Friday, 30 May 2014
But is replacing violent heroics with non-violent heroics the answer? Well, maybe it is to a degree, in that people do engage with a dramatic storyline, in which people are shown to overcome wrongs and the world is a better place for their efforts. We need to start where people are.
On the other hand (and in the real world), I think there is a danger in over-emphasising the role of just one person and in pinning all our hopes on that person. There are people acting for peace who make the headlines, whose dramatic witness is very good at engaging the public imagination and interest. There are also many others working for peace and justice who expend just as much time and effort but whose activities are less dramatic and less visible.

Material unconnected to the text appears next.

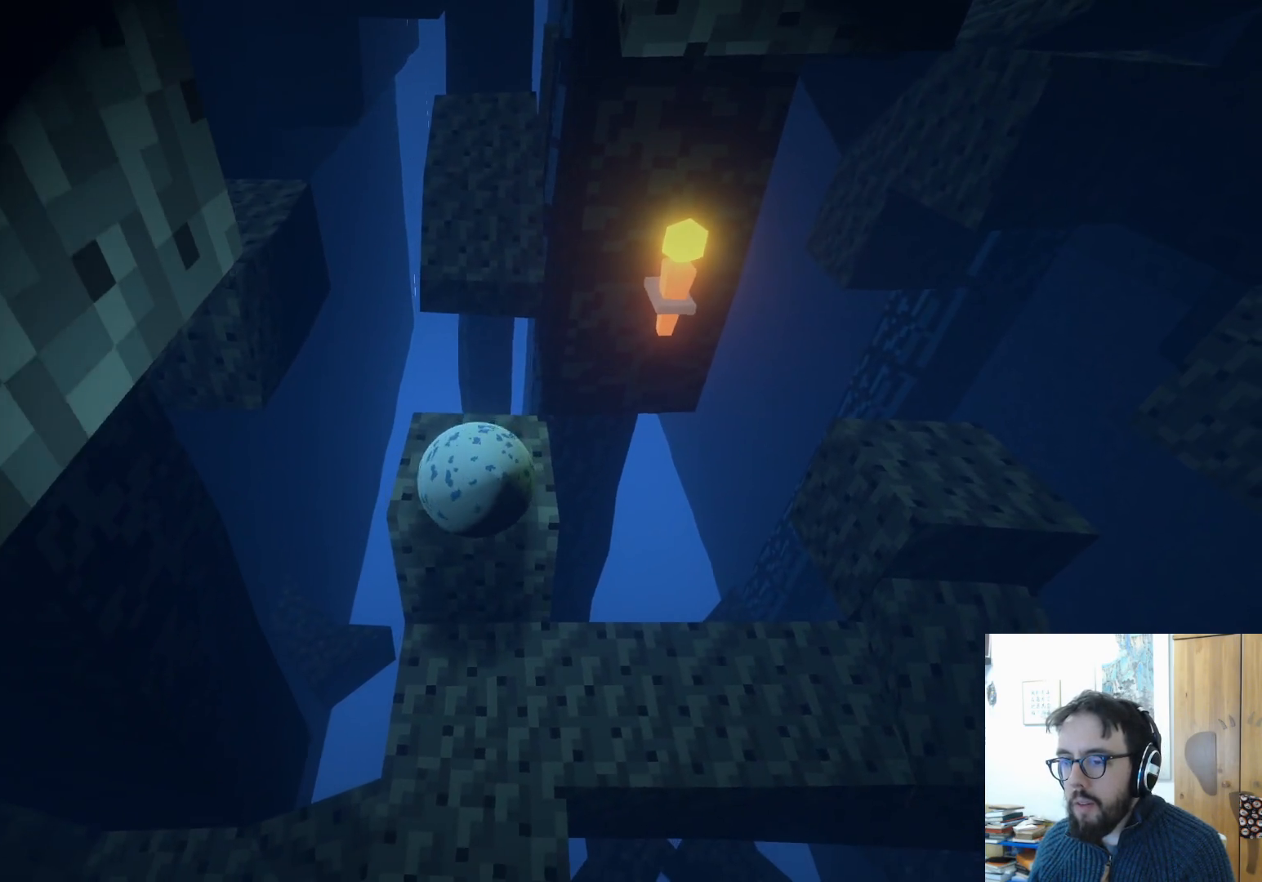
{"buttons": [], "left_stick": "up", "right_stick": "center", "events": []}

To use two already over-used phrases; peace is a group effort and is a marathon rather than a sprint. It is about changing behaviours, culture and politics at many different levels and about taking the long view. The actions of different people have inspired me in different ways over the years; sometimes brilliant speakers or dynamic direct-activists have shown me what is possible. At other times, the quiet doggedness and gentle team-building in the background has shown me something vital and important about taking action for peace. We have much to be grateful for in the lives and witness of many people – recognising that all will be wonderful in many ways, but probably also all flawed in other ways. None of us is perfect.

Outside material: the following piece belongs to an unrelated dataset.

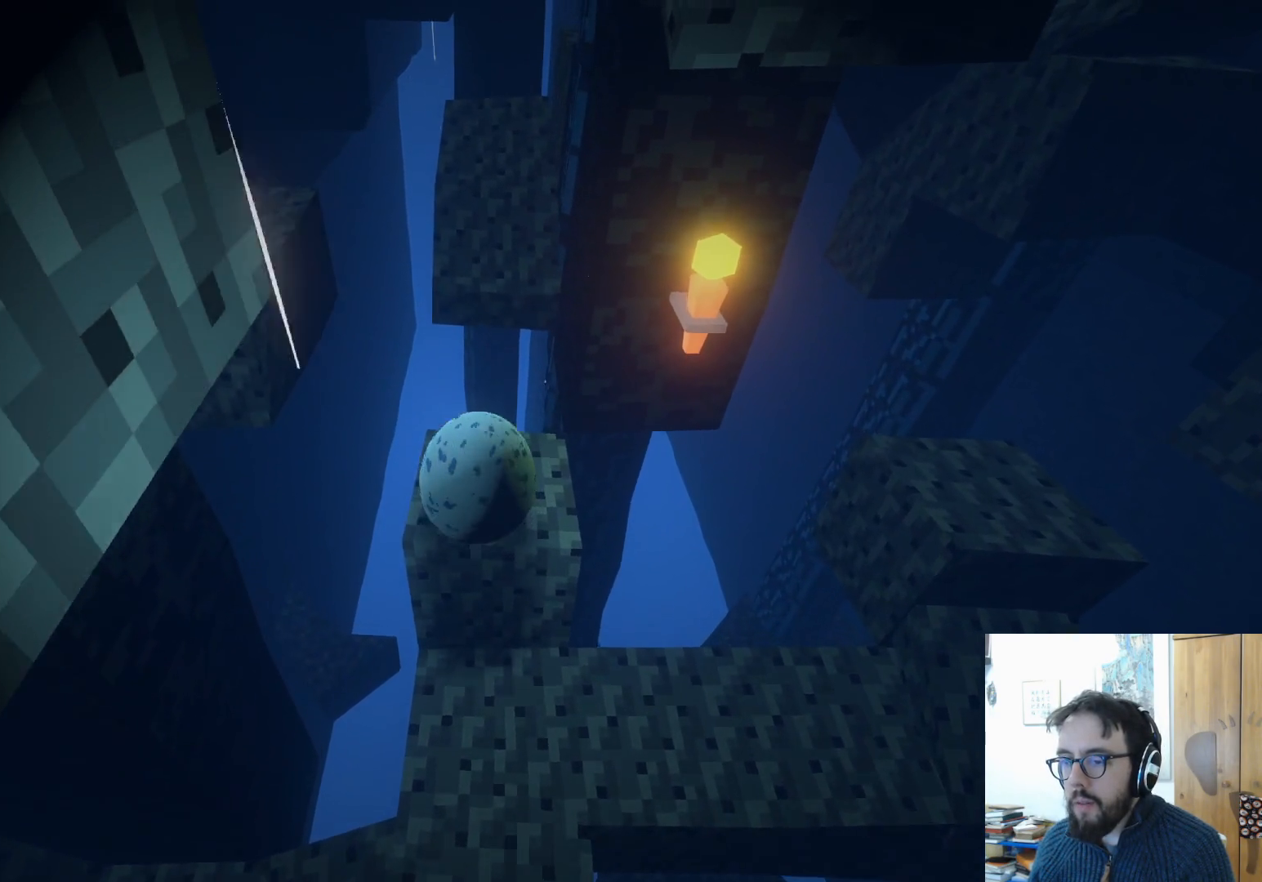
{"buttons": [], "left_stick": "down", "right_stick": "center", "events": [[33, "left_stick", "up-right"], [200, "left_stick", "center"], [333, "left_stick", "down-left"], [433, "left_stick", "down"]]}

Having said all that, I was moved to hear last week of the death of Vincent Harding, someone better known amongst Friends in the United States than in Britain YM. As someone who worked closely with Martin Luther King, he already has his place in history. But when I had the privilege of hearing him speak a few years ago, I was inspired by a man who combined intellectual clarity with a special kind of gentle humanity, deeply spiritual and very political. If I had to name a hero for peace and justice, I think he'd definitely be on the short list.